Dataset entries:
%%

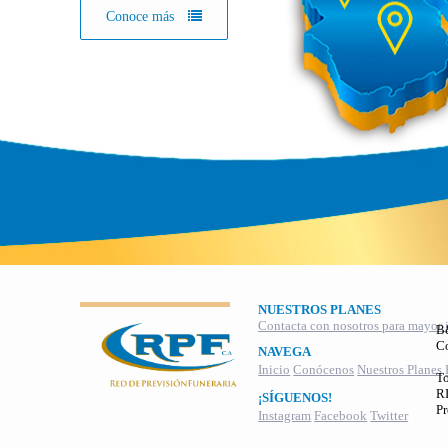
Conoce más
NUESTROS PLANES
Contacta con nosotros para mayor 
B
C
NAVEGA
Inicio
Conócenos
Nuestros Planes
To
RI
¡SÍGUENOS!
Pr
Instagram
Facebook
Twitter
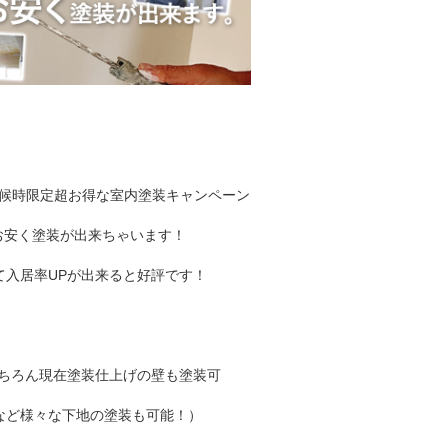
天候時限定超お得な室内塗装キャンペーン
度お安く塗装が出来ちゃいます！
入居率UPが出来ると好評です！
もちろん現在塗装仕上げの壁も塗装可
など様々な下地の塗装も可能！）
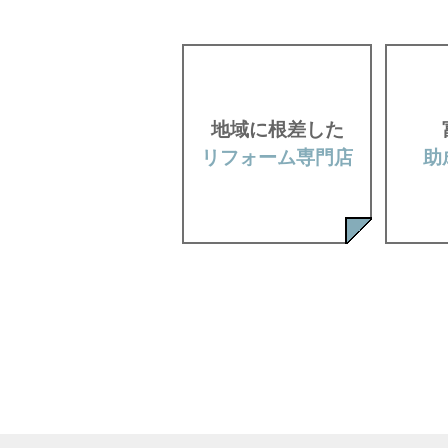
地域に根差した
リフォーム専門店
助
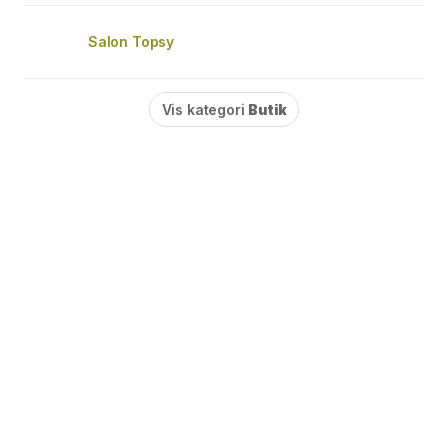
Salon Topsy
Vis kategori
Butik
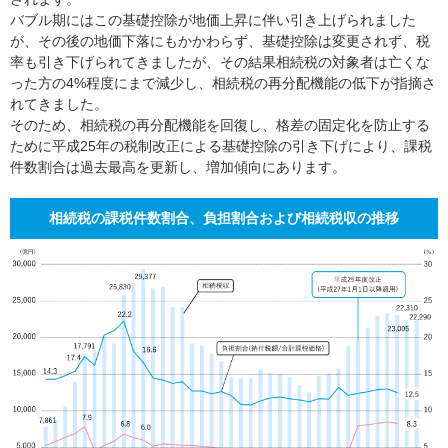
バブル期にはこの基礎控除が地価上昇に伴い引き上げられました
が、その後の地価下落にもかかわらず、基礎控除は変更されず、税
率も引き下げられてきましたが、その結果相続税の対象者は亡くな
った方の4%程度にまで減少し、相続税の再分配機能の低下が指摘さ
れてきました。
そのため、相続税の再分配機能を回復し、格差の固定化を防止する
ために平成25年の税制改正による基礎控除の引き下げにより、課税
件数割合は過去最高を更新し、増加傾向にあります。
相続税の課税件数割合、負担割合および相続税収の推移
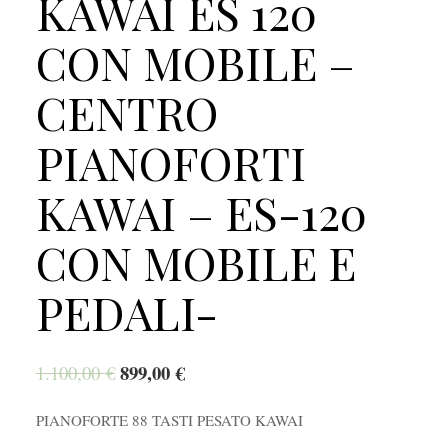
KAWAI ES 120
CON MOBILE –
CENTRO
PIANOFORTI
KAWAI – ES-120
CON MOBILE E
PEDALI-
899,00
€
1.100,00
€
PIANOFORTE 88 TASTI PESATO KAWAI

%%

Action item:
Report every line in the data that holds "KAWAI", copying each one.

Answer to this problem:
KAWAI ES 120
KAWAI – ES-120
PIANOFORTE 88 TASTI PESATO KAWAI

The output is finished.